PIERRE, S.D. — South Dakota Attorney General Jason Ravnsborg will avoid a trial and take a plea deal on misdemeanor traffic charges in a crash last year in which he fatally hit a man who was walking along a rural highway, a prosecutor said Wednesday.
Beadle County State’s Attorney Michael Moore, who is one of two prosecutors on the case, told The Associated Press that “there won’t be a trial and there will be a plea entered,” but he declined to discuss further details of the arrangement. The plea will be entered Thursday, when Ravnsborg’s trial was scheduled to begin, he said.
Moore said a judge’s order that bars state officials from discussing details of the investigation prevented him from disclosing more.
The attorney general’s office did not immediately respond to a request for comment.
Ravnsborg, the state’s top law enforcement officer, was charged with three misdemeanors that each carry sentences of up to 30 days in jail and up to a $500 fine.
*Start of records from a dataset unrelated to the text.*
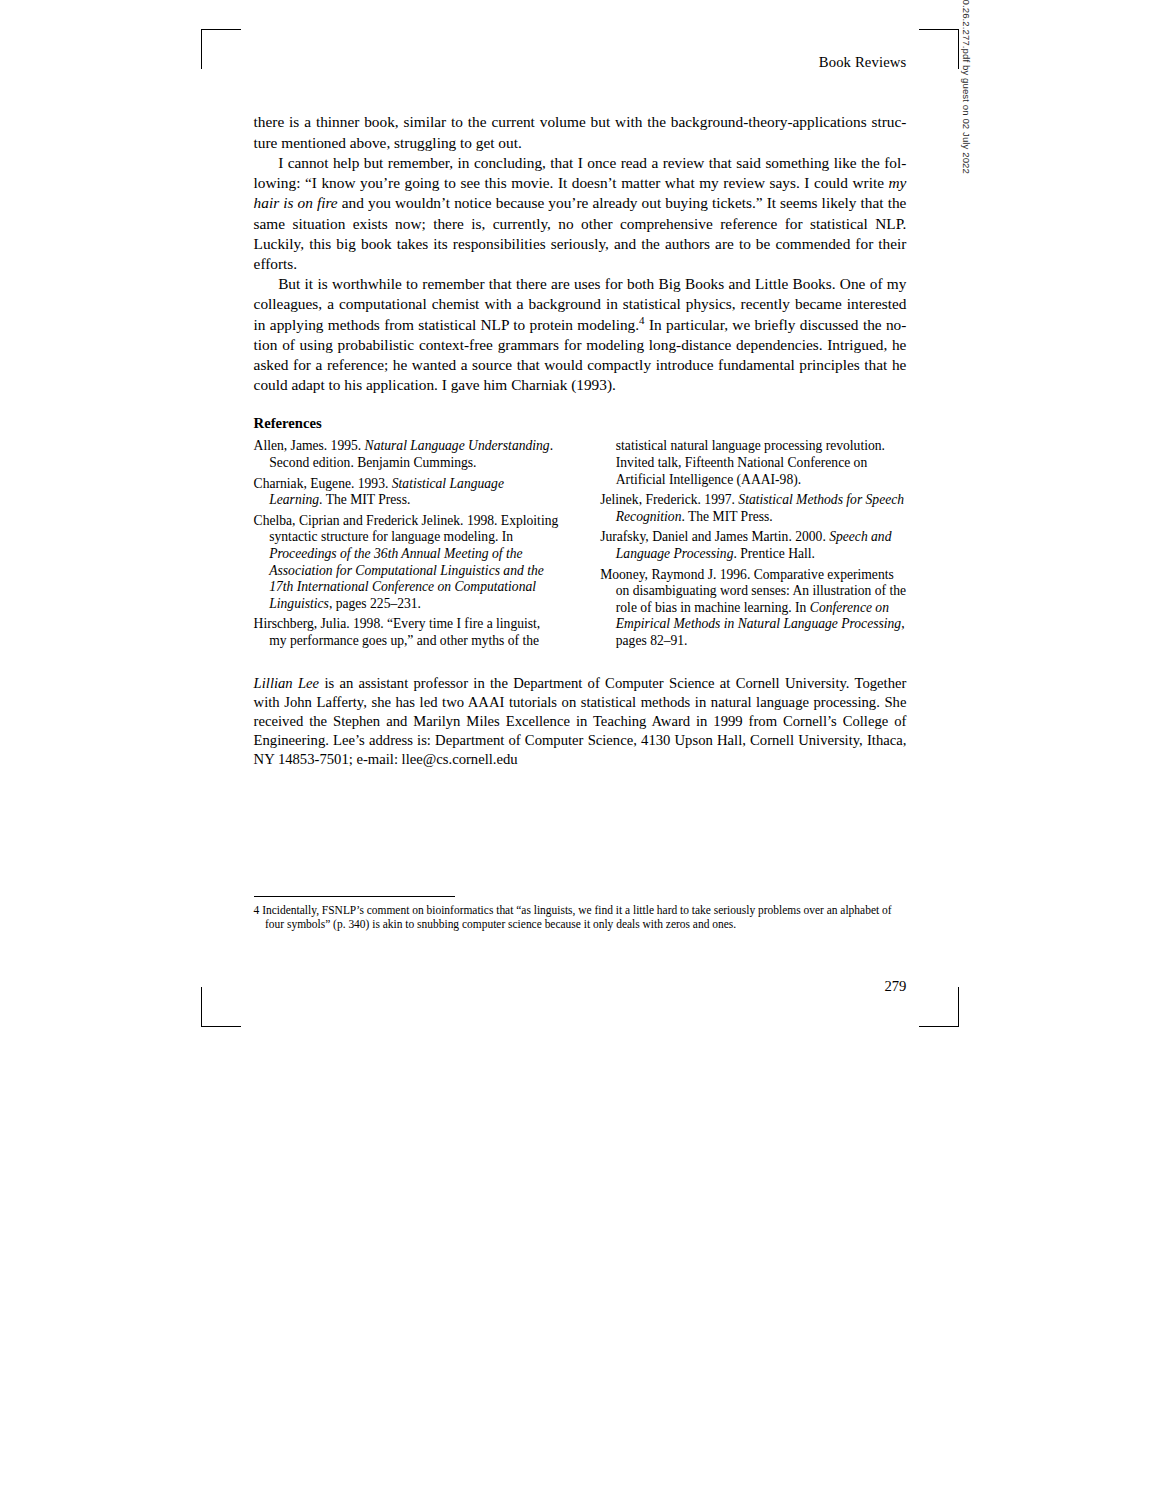Downloaded from http://direct.mit.edu/coli/article-pdf/26/2/277/1797515/coli.2000.26.2.277.pdf by guest on 02 July 2022
Book Reviews
there is a thinner book, similar to the current volume but with the background-theory-applications structure mentioned above, struggling to get out.
I cannot help but remember, in concluding, that I once read a review that said something like the following: “I know you’re going to see this movie. It doesn’t matter what my review says. I could write my hair is on fire and you wouldn’t notice because you’re already out buying tickets.” It seems likely that the same situation exists now; there is, currently, no other comprehensive reference for statistical NLP. Luckily, this big book takes its responsibilities seriously, and the authors are to be commended for their efforts.
But it is worthwhile to remember that there are uses for both Big Books and Little Books. One of my colleagues, a computational chemist with a background in statistical physics, recently became interested in applying methods from statistical NLP to protein modeling.4 In particular, we briefly discussed the notion of using probabilistic context-free grammars for modeling long-distance dependencies. Intrigued, he asked for a reference; he wanted a source that would compactly introduce fundamental principles that he could adapt to his application. I gave him Charniak (1993).
References
Allen, James. 1995. Natural Language Understanding. Second edition. Benjamin Cummings.
Charniak, Eugene. 1993. Statistical Language Learning. The MIT Press.
Chelba, Ciprian and Frederick Jelinek. 1998. Exploiting syntactic structure for language modeling. In Proceedings of the 36th Annual Meeting of the Association for Computational Linguistics and the 17th International Conference on Computational Linguistics, pages 225–231.
Hirschberg, Julia. 1998. “Every time I fire a linguist, my performance goes up,” and other myths of the statistical natural language processing revolution. Invited talk, Fifteenth National Conference on Artificial Intelligence (AAAI-98).
Jelinek, Frederick. 1997. Statistical Methods for Speech Recognition. The MIT Press.
Jurafsky, Daniel and James Martin. 2000. Speech and Language Processing. Prentice Hall.
Mooney, Raymond J. 1996. Comparative experiments on disambiguating word senses: An illustration of the role of bias in machine learning. In Conference on Empirical Methods in Natural Language Processing, pages 82–91.
Lillian Lee is an assistant professor in the Department of Computer Science at Cornell University. Together with John Lafferty, she has led two AAAI tutorials on statistical methods in natural language processing. She received the Stephen and Marilyn Miles Excellence in Teaching Award in 1999 from Cornell’s College of Engineering. Lee’s address is: Department of Computer Science, 4130 Upson Hall, Cornell University, Ithaca, NY 14853-7501; e-mail: llee@cs.cornell.edu
4 Incidentally, FSNLP’s comment on bioinformatics that “as linguists, we find it a little hard to take seriously problems over an alphabet of four symbols” (p. 340) is akin to snubbing computer science because it only deals with zeros and ones.
279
The charges don’t affect the Republican’s qualification to hold the office of attorney general in South Dakota, but lawmakers from his own party have called for him to step down and pushed for the Legislature to impeach him.
The widow of Joseph Boever, the man who was killed at age 55, has indicated that she plans to file a wrongful death lawsuit against Ravnsborg.
Elected to his first term in 2018, the attorney general initially told authorities that he thought he had struck a deer or another large animal while he was driving home to Pierre from a Republican fundraiser late on Sept. 12. He said he had searched the unlit area with a cellphone flashlight and didn’t realize he had killed a man until the next day when he returned to the scene on U.S. 14 near Highmore.
Crash investigators said in November that Ravnsborg was distracted when he veered onto the shoulder of the highway where Boever was walking. But prosecutors took months more to make a charging decision in the crash, launching an investigation that considered cellphone GPS data, video footage from along Ravnsborg’s route and DNA evidence.
A toxicology report taken roughly 15 hours after the crash showed no alcohol in Ravnsborg’s system, and people attending the fundraiser said he was not seen drinking alcohol.
In videos released by Gov. Kristi Noem this year, criminal investigators confronted Ravnsborg with gruesome details of the crash, including that Boever’s eyeglasses were found inside Ravnsborg’s vehicle. At one point, they told him: “His face was in your windshield, Jason. Think about that.”
Ravnsborg seemed unsure in the videos about how he had swerved onto the shoulder, but detectives told him bone scrapings were found on the shoulder’s rumble strip.
“I never saw him. I never saw him,” Ravnsborg told the detectives.
Noem called on Ravnsborg to resign in February after the investigation concluded, but Ravnsborg resisted those calls, saying he was still capable of fulfilling the duties of his office and asking that he be given due process under the law. Three law enforcement groups, the South Dakota Fraternal Order of Police, the South Dakota Chiefs’ of Police Association and the South Dakota Sheriffs’ Association, joined the governor’s calls for him to step down.
The Republican-dominated Legislature considered impeaching the attorney general this year, but momentum quickly died out and lawmakers decided to wait until after the criminal proceedings to consider whether to proceed. House lawmakers said Wednesday that they were still digesting what the plea deal meant for possible impeachment.
Republican state Rep. Steve Haugaard, an ally of the attorney general, said an impeachment seemed unlikely, especially given that new details about the crash won’t come out at a criminal trial.
However, Republican Rep. Tim Goodwin, who has called for Ravnsborg to resign, didn’t drop the possibility of a fresh effort to remove him from office. It would require a special session, which can be called either by the governor or by two-thirds of both the House and Senate.
“There’s still one person that died, and he’s our senior law enforcement officer,” Goodwin said.
Ravnsborg’s attorneys filed a motion last month alleging that Boever’s alcoholism and prescription drug abuse led at least one family member, a cousin, to believe that a depressed Boever killed himself by jumping in front of Ravnsborg’s car.
Ravnsborg hasn’t said whether he will seek a second term next year, but his predecessor, Marty Jackley, is running for his old job. Jackley served for 10 years in the post before losing the Republican primary for governor to Noem in 2018.